Abdourahman A. Waberi wurde 1965 in Dschibuti, Nordostafrika, geboren. Er studierte Englisch in Frankreich, wo er auch heute lebt und unterrichtet, als Journalist und Rezensent arbeitet und einen Verlag im Bereich afrikanische Literatur berät. Dennoch fühlt er sich als Zeitgenosse seines Landes und bleibt diesem in seinen literarischen Werken verpflichtet. Von seinen Veröffentlichungen wurde der Erzählband "Cahier Nomade" unter dem Titel "Die Legende von der Nomadensonne" ebenfalls ins Deutsche übersetzt sowie der Roman "Balbala".

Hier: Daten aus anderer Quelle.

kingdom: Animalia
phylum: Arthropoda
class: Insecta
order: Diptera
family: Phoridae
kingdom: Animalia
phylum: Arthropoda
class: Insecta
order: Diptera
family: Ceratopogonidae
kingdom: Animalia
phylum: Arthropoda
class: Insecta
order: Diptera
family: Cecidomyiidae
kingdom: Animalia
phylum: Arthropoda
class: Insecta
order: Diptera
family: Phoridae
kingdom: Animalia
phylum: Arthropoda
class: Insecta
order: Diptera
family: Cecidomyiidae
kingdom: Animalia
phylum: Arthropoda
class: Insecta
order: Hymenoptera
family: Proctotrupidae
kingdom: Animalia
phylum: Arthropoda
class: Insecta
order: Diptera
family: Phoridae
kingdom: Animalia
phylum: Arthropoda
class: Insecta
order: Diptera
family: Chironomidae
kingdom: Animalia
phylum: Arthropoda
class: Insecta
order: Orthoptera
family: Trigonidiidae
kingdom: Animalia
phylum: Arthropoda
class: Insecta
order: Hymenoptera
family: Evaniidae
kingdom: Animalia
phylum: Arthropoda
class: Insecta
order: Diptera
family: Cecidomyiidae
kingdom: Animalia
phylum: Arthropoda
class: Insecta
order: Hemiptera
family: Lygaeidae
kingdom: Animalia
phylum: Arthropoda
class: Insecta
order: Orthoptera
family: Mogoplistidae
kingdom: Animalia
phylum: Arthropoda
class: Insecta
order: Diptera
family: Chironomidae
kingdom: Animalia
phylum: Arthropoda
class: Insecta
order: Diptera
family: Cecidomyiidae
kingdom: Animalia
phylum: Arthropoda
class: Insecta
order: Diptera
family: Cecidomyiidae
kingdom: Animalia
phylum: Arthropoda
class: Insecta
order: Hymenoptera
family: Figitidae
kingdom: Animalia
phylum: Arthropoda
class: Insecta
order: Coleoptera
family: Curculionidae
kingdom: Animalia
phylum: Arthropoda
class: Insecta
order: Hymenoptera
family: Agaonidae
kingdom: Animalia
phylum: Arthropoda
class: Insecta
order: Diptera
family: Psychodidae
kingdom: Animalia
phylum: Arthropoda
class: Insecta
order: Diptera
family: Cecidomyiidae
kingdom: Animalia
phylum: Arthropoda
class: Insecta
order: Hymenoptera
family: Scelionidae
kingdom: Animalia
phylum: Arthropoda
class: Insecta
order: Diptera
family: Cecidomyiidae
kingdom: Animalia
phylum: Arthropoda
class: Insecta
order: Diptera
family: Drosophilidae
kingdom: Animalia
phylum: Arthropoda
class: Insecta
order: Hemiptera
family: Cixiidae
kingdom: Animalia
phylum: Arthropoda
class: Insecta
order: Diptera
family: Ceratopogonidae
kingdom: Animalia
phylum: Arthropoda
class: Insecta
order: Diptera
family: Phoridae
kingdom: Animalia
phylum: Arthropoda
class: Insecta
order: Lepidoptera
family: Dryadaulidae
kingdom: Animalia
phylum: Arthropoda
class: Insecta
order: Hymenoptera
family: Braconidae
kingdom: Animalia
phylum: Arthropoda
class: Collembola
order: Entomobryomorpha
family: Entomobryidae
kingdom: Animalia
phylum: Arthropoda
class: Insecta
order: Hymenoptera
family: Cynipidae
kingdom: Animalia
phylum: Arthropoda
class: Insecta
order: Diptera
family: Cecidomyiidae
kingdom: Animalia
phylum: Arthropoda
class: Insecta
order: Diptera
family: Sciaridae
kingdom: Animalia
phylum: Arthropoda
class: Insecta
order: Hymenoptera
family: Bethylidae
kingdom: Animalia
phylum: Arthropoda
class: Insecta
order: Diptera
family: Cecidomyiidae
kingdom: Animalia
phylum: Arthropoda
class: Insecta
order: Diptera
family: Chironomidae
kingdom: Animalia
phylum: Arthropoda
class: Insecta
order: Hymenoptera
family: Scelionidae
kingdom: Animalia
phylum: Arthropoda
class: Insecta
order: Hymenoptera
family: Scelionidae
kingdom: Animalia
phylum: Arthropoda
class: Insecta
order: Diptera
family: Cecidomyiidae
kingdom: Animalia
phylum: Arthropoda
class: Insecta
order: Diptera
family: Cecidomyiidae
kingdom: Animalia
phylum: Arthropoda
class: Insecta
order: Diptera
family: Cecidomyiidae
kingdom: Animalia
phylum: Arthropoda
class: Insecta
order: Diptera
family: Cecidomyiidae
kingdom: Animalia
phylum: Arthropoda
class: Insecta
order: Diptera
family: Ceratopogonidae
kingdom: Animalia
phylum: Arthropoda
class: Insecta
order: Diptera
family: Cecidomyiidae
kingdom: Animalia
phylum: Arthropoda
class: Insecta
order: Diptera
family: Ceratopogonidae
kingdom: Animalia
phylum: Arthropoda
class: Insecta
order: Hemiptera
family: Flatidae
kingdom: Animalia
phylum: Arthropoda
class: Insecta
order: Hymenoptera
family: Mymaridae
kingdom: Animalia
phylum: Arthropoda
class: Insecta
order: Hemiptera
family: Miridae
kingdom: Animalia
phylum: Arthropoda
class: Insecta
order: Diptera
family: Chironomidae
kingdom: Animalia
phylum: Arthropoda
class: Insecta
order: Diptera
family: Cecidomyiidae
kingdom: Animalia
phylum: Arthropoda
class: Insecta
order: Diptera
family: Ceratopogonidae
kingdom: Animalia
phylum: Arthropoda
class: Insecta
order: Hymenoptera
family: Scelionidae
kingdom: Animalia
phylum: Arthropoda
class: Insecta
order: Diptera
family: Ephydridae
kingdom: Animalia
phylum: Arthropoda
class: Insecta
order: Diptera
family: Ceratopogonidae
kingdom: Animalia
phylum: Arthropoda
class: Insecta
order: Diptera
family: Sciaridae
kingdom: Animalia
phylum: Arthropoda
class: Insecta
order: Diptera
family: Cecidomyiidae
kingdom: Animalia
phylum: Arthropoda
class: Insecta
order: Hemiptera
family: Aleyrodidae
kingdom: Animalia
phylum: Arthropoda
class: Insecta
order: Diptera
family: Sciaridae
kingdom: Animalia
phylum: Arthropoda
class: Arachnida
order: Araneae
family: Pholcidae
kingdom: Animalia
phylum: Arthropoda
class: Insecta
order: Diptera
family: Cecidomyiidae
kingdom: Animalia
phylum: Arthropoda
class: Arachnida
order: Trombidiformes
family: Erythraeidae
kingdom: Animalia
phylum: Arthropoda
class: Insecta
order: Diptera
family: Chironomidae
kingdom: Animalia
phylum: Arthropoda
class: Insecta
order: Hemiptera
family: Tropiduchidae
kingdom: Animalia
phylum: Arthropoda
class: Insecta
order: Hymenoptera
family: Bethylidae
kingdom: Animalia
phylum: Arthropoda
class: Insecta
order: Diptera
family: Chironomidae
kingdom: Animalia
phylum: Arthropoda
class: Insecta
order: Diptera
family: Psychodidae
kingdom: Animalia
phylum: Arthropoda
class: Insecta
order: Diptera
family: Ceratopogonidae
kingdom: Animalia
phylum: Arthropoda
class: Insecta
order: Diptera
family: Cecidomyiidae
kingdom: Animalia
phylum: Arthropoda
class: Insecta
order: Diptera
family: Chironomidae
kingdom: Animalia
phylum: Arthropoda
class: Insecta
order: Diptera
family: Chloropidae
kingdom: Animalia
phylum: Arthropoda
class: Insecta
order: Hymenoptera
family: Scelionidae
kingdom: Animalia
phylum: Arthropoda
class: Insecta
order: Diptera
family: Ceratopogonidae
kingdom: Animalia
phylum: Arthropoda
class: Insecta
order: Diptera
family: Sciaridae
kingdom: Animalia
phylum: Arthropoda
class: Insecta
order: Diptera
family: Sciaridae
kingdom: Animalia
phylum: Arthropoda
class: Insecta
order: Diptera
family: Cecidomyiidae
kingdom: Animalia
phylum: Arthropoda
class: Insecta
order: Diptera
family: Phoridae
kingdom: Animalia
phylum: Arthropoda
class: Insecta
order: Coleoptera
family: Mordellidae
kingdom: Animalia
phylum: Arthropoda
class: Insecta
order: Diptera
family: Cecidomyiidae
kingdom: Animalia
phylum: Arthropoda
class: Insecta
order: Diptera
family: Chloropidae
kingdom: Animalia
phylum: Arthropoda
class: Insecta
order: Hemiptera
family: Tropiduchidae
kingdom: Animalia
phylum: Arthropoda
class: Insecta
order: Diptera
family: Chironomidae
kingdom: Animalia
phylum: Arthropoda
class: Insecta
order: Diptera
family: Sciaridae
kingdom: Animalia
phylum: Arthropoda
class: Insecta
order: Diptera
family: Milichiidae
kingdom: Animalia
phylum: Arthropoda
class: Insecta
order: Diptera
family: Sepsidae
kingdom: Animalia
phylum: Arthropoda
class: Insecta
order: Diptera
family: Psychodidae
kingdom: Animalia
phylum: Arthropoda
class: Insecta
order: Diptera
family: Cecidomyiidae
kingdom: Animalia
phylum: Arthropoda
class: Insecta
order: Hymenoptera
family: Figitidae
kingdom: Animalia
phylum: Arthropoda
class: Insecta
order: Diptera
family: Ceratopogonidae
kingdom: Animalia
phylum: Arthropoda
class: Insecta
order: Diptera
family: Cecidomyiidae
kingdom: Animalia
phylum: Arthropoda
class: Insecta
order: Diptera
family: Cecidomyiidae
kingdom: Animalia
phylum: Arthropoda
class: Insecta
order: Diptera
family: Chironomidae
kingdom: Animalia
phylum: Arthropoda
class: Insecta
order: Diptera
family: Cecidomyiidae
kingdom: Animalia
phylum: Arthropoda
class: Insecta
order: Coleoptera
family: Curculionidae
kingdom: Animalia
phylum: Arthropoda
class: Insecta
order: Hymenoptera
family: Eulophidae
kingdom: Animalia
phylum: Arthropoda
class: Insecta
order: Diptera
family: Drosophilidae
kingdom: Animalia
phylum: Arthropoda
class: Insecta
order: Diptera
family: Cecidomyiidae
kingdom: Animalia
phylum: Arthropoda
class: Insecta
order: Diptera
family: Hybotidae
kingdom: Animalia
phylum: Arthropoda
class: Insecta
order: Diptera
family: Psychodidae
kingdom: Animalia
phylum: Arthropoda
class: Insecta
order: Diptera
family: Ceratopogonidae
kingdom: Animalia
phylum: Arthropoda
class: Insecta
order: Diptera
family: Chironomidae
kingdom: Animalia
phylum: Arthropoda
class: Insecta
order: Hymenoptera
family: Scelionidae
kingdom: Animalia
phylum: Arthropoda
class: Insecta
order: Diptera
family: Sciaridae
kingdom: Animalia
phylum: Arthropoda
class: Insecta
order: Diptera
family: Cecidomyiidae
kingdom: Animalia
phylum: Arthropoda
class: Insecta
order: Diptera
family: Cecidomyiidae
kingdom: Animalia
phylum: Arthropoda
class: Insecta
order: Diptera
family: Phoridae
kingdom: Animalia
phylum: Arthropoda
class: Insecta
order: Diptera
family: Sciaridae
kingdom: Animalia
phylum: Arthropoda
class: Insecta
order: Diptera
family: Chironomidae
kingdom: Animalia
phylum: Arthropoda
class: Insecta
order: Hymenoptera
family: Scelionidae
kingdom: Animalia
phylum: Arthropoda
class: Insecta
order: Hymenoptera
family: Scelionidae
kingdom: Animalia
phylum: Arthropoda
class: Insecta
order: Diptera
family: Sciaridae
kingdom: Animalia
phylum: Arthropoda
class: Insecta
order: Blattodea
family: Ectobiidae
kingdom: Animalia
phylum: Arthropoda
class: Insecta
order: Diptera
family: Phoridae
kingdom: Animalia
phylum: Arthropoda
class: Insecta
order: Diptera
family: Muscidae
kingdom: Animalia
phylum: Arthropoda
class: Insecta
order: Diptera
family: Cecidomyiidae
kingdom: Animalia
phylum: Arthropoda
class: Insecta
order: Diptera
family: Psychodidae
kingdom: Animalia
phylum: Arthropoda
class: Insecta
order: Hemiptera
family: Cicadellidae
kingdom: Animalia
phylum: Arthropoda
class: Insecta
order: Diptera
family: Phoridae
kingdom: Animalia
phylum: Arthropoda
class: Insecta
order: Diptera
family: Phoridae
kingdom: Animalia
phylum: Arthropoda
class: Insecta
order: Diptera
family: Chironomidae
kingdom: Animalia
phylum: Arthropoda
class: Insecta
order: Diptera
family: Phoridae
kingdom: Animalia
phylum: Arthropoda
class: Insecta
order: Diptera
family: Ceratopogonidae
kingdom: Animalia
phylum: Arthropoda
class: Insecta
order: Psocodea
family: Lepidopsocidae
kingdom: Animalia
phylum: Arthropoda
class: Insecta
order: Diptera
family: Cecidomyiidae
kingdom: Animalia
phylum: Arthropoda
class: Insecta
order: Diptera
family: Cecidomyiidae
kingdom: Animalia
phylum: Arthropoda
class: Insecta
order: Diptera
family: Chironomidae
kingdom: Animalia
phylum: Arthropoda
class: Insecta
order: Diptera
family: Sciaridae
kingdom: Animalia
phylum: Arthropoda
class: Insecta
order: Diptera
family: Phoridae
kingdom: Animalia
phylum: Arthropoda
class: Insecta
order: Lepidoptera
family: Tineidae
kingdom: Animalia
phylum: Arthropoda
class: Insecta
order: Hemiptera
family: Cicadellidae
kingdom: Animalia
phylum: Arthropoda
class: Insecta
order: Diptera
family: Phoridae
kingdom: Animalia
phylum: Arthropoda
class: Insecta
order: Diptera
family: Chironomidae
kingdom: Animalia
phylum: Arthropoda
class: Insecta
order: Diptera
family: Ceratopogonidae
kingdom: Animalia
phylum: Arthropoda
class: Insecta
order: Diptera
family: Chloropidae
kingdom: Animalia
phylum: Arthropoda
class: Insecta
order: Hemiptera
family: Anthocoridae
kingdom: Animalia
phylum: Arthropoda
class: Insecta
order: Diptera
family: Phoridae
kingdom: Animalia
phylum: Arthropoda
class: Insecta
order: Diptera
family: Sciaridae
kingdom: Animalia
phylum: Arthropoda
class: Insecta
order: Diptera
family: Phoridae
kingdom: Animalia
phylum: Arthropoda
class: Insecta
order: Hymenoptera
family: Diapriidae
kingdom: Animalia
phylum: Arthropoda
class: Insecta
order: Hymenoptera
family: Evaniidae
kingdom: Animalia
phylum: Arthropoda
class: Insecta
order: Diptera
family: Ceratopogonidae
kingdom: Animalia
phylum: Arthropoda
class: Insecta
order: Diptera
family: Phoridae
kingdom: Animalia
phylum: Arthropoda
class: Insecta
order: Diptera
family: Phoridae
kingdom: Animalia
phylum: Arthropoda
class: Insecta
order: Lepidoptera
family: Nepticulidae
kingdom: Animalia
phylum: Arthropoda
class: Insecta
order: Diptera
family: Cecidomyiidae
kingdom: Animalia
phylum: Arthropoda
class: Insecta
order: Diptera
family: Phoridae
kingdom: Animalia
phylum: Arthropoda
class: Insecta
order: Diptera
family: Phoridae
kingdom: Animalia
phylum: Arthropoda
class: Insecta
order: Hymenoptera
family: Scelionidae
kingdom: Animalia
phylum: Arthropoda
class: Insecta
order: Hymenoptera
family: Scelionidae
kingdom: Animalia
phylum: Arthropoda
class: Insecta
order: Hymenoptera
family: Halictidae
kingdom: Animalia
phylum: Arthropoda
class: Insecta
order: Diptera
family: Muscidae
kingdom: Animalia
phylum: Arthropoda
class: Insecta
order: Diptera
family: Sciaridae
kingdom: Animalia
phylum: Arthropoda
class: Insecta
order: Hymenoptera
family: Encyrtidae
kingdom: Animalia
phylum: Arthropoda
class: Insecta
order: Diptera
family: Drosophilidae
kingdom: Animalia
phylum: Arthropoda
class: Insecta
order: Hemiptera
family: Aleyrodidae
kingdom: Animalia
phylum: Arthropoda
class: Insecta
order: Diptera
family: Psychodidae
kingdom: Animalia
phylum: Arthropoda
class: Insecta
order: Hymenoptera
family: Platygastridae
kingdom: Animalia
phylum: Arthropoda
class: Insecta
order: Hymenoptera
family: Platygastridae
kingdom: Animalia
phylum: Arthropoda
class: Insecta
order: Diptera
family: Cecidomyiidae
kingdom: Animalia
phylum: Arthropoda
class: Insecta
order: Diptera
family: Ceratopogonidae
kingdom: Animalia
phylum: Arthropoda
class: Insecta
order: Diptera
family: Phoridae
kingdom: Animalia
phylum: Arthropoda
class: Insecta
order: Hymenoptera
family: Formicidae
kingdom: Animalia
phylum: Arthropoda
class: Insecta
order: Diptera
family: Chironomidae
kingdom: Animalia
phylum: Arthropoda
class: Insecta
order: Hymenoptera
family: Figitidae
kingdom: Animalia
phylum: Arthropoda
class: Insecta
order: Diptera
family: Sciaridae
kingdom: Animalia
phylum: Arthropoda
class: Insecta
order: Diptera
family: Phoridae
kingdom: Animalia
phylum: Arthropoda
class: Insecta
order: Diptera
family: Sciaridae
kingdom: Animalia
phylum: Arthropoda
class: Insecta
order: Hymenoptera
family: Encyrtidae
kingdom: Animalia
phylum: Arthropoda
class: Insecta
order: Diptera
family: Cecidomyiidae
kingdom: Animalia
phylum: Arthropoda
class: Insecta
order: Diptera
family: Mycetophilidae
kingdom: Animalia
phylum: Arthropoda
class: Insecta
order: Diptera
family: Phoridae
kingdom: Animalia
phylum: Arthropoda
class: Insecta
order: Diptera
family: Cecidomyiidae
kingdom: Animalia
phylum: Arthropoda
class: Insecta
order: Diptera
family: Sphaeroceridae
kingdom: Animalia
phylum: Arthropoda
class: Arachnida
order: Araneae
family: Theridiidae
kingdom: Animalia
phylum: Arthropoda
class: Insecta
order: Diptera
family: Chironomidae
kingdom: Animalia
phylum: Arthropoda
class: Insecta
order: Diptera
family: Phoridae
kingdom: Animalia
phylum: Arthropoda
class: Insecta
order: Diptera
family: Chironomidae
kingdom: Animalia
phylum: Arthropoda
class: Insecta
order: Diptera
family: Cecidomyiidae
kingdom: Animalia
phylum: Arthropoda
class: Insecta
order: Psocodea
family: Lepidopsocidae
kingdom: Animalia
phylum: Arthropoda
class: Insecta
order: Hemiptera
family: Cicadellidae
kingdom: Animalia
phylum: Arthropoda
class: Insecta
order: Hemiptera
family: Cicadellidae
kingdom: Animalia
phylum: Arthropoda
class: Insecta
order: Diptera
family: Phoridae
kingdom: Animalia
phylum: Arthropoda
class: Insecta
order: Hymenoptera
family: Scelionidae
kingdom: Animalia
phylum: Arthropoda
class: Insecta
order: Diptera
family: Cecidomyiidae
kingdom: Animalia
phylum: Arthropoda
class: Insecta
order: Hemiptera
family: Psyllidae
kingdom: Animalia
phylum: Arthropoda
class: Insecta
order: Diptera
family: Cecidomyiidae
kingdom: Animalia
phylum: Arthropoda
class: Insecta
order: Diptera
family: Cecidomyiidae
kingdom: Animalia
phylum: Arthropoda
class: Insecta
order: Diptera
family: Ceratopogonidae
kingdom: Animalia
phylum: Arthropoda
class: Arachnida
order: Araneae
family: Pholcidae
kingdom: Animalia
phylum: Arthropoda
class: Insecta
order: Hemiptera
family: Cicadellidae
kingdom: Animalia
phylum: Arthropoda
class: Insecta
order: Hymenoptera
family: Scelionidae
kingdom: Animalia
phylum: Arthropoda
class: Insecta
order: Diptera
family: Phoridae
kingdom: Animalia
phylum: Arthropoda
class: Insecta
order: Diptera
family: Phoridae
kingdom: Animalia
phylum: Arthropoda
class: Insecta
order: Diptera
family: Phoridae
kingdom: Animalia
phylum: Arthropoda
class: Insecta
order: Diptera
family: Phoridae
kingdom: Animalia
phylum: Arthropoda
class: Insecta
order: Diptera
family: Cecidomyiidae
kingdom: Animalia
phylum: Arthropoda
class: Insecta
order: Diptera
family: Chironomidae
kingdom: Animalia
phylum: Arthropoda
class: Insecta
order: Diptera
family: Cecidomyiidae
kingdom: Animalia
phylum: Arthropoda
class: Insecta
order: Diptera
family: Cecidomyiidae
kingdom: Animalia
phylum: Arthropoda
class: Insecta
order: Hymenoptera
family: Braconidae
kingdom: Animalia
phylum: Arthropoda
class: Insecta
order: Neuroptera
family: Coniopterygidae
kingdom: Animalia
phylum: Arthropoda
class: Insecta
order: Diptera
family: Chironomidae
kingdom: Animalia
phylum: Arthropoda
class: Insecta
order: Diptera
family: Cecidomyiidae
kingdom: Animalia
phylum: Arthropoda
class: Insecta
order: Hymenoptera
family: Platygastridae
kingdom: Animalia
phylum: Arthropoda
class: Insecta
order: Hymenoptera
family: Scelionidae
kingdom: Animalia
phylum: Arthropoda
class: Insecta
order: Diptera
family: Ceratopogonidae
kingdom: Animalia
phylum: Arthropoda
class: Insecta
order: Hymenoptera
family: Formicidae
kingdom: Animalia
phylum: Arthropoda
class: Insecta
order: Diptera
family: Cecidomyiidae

Das Buch ist in fünf Teile gegliedert und in diesen vertauscht Abdourahman A. Waberi die Vorzeichen der bestehenden Nord-Süd-Konstellation und erzählt die Geschichte der Künstlerin Maya, auch liebevoll Malaika genannt. Entstanden ist eine Satire, die ohne Übertreibung, ohne Bissigkeit und Bösartigkeit, einzig und allein durch die Neuetikettierung derzeitiger Gegebenheiten, eine Atmosphäre erzeugt, die unter die Haut geht und Betroffenheit auslöst. Waberi beschreibt mit sicheren und treffenden Worten die Verhältnisse in Amerika und Europa mit Begriffen, die sonst nur im Zusammenhang mit Dritte-Welt-Ländern in Gebrauch sind. So ist die Rede von den "verseuchten Favelas Zürichs", "Flüchtlingen verschiedenster Ethnien", gemeint sind etwa Österreicher, Kanadier und Briten, oder "dem Verschlag eines verlausten germanischen Zimmermannes".
Vor diesem Hintergrund wird die Geschichte von Maya erzählt, dem Adoptivkind aus dem "unterentwickelten" Europa, das nun als Künstlerin tätig ist. Waberi lässt einen Erzähler berichten, der weitgehend im Unbekannten bleibt und welcher mit der Protagonistin in vertrautem "du" spricht. Als weitere Person taucht der Geliebte Mayas in deren Gedanken oder eigenen Briefen auf. Dadurch entsteht eine Nähe wie beim Lesen privater Korrespondenz oder dem Tagebuch einer Person.
Auch der Kunst widmet Waberi einen ganzen Teil: "Reise ins Herz des Ateliers". Hier erfährt der Leser viel über die Künstlerin Maya und ihre Art, Kunst zu schaffen, davon, wie sie durch die Dünen läuft und Sätze und Bilder in sich aufsteigen lässt. Vielleicht spricht Waberi hier auch von seinem eigenen Kunstschaffen. Immer wieder werden afrikanische Künstler vorgestellt, Maler, Autoren und Musiker. Ein siebenseitiges Personenverzeichnis im Anhang, welches der Übersetzerin zu verdanken ist, bietet Übersicht und weitere Information.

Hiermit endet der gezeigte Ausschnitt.